# Problem description
Write out every one of the records below as a JSON list of strings, one string per line, and leave out blank lines.

Stored records
----

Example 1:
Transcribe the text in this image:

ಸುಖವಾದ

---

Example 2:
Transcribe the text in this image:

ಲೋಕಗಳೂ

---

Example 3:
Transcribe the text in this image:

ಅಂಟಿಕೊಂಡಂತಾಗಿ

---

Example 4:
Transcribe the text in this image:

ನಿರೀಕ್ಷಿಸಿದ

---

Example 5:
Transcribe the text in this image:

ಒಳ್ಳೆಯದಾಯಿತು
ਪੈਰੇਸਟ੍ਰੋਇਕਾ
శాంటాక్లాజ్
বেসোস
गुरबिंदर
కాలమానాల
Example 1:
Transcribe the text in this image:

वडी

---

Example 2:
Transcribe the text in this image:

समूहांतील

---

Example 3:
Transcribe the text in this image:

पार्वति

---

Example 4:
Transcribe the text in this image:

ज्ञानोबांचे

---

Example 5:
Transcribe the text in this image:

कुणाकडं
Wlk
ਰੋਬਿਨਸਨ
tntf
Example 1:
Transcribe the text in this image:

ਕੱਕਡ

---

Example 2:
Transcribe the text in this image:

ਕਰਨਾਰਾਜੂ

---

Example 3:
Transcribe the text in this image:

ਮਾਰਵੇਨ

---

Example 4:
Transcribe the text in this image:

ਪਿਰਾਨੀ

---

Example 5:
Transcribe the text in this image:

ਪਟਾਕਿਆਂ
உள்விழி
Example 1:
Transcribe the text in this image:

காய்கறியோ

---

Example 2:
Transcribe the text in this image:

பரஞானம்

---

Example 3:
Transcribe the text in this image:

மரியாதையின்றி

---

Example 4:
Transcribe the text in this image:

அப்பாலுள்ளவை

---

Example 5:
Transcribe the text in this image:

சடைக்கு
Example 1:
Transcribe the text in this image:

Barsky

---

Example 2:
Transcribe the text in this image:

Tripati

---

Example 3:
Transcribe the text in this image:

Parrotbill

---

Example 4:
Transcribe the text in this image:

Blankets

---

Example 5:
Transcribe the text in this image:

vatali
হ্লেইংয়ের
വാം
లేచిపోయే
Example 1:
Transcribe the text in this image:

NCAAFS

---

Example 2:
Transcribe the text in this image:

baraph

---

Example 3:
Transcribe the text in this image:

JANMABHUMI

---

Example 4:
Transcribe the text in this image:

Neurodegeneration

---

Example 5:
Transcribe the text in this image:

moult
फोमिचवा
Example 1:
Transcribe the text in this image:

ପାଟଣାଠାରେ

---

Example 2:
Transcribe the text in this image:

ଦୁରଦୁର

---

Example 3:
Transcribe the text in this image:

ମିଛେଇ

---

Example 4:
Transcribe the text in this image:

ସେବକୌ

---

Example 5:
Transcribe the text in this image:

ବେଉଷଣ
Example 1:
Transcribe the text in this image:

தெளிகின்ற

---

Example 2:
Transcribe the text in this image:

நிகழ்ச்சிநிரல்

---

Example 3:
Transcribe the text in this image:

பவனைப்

----

# The response
[
  "Example 1:",
  "Transcribe the text in this image:",
  "ಸುಖವಾದ",
  "---",
  "Example 2:",
  "Transcribe the text in this image:",
  "ಲೋಕಗಳೂ",
  "---",
  "Example 3:",
  "Transcribe the text in this image:",
  "ಅಂಟಿಕೊಂಡಂತಾಗಿ",
  "---",
  "Example 4:",
  "Transcribe the text in this image:",
  "ನಿರೀಕ್ಷಿಸಿದ",
  "---",
  "Example 5:",
  "Transcribe the text in this image:",
  "ಒಳ್ಳೆಯದಾಯಿತು",
  "ਪੈਰੇਸਟ੍ਰੋਇਕਾ",
  "శాంటాక్లాజ్",
  "বেসোস",
  "गुरबिंदर",
  "కాలమానాల",
  "Example 1:",
  "Transcribe the text in this image:",
  "वडी",
  "---",
  "Example 2:",
  "Transcribe the text in this image:",
  "समूहांतील",
  "---",
  "Example 3:",
  "Transcribe the text in this image:",
  "पार्वति",
  "---",
  "Example 4:",
  "Transcribe the text in this image:",
  "ज्ञानोबांचे",
  "---",
  "Example 5:",
  "Transcribe the text in this image:",
  "कुणाकडं",
  "Wlk",
  "ਰੋਬਿਨਸਨ",
  "tntf",
  "Example 1:",
  "Transcribe the text in this image:",
  "ਕੱਕਡ",
  "---",
  "Example 2:",
  "Transcribe the text in this image:",
  "ਕਰਨਾਰਾਜੂ",
  "---",
  "Example 3:",
  "Transcribe the text in this image:",
  "ਮਾਰਵੇਨ",
  "---",
  "Example 4:",
  "Transcribe the text in this image:",
  "ਪਿਰਾਨੀ",
  "---",
  "Example 5:",
  "Transcribe the text in this image:",
  "ਪਟਾਕਿਆਂ",
  "உள்விழி",
  "Example 1:",
  "Transcribe the text in this image:",
  "காய்கறியோ",
  "---",
  "Example 2:",
  "Transcribe the text in this image:",
  "பரஞானம்",
  "---",
  "Example 3:",
  "Transcribe the text in this image:",
  "மரியாதையின்றி",
  "---",
  "Example 4:",
  "Transcribe the text in this image:",
  "அப்பாலுள்ளவை",
  "---",
  "Example 5:",
  "Transcribe the text in this image:",
  "சடைக்கு",
  "Example 1:",
  "Transcribe the text in this image:",
  "Barsky",
  "---",
  "Example 2:",
  "Transcribe the text in this image:",
  "Tripati",
  "---",
  "Example 3:",
  "Transcribe the text in this image:",
  "Parrotbill",
  "---",
  "Example 4:",
  "Transcribe the text in this image:",
  "Blankets",
  "---",
  "Example 5:",
  "Transcribe the text in this image:",
  "vatali",
  "হ্লেইংয়ের",
  "വാം",
  "లేచిపోయే",
  "Example 1:",
  "Transcribe the text in this image:",
  "NCAAFS",
  "---",
  "Example 2:",
  "Transcribe the text in this image:",
  "baraph",
  "---",
  "Example 3:",
  "Transcribe the text in this image:",
  "JANMABHUMI",
  "---",
  "Example 4:",
  "Transcribe the text in this image:",
  "Neurodegeneration",
  "---",
  "Example 5:",
  "Transcribe the text in this image:",
  "moult",
  "फोमिचवा",
  "Example 1:",
  "Transcribe the text in this image:",
  "ପାଟଣାଠାରେ",
  "---",
  "Example 2:",
  "Transcribe the text in this image:",
  "ଦୁରଦୁର",
  "---",
  "Example 3:",
  "Transcribe the text in this image:",
  "ମିଛେଇ",
  "---",
  "Example 4:",
  "Transcribe the text in this image:",
  "ସେବକୌ",
  "---",
  "Example 5:",
  "Transcribe the text in this image:",
  "ବେଉଷଣ",
  "Example 1:",
  "Transcribe the text in this image:",
  "தெளிகின்ற",
  "---",
  "Example 2:",
  "Transcribe the text in this image:",
  "நிகழ்ச்சிநிரல்",
  "---",
  "Example 3:",
  "Transcribe the text in this image:",
  "பவனைப்"
]